** Opening INPUT DATA block **

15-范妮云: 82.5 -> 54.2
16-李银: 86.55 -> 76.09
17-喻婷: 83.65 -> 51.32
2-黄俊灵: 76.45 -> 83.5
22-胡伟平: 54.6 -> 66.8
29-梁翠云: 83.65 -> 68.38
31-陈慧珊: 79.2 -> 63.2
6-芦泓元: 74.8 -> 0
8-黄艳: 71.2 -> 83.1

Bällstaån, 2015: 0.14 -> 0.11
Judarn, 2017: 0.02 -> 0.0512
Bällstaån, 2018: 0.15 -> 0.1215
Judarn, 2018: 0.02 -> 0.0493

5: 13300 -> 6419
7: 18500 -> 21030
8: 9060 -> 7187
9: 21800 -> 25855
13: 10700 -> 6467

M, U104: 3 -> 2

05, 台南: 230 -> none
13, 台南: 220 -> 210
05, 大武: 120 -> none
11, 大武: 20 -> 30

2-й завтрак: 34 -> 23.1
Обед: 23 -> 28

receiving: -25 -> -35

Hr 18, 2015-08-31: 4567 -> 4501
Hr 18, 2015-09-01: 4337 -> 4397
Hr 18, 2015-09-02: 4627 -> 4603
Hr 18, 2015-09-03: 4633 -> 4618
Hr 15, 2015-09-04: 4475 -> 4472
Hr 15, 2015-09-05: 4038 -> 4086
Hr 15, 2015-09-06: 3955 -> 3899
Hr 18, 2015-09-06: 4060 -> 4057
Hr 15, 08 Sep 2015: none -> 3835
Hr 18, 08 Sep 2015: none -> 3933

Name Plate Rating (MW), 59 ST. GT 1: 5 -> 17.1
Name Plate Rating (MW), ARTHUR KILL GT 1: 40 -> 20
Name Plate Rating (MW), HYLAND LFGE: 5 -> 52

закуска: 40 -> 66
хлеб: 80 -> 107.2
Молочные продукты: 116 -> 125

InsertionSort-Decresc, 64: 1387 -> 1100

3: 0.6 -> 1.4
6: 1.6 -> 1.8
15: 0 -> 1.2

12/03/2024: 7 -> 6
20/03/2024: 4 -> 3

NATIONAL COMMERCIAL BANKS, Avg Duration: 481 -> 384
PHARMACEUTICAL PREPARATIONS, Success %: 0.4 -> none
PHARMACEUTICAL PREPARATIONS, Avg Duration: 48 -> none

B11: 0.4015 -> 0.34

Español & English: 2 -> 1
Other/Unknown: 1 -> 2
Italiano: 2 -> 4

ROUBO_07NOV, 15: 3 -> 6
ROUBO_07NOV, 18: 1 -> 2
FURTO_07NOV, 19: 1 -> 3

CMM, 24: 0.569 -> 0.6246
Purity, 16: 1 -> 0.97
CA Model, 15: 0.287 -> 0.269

** Closing INPUT DATA block **

*WORK INSTRUCTIONS*
Among the entries above, identify all lines with "Plate" and copy them.

*ANSWER SECTION*
Name Plate Rating (MW), 59 ST. GT 1: 5 -> 17.1
Name Plate Rating (MW), ARTHUR KILL GT 1: 40 -> 20
Name Plate Rating (MW), HYLAND LFGE: 5 -> 52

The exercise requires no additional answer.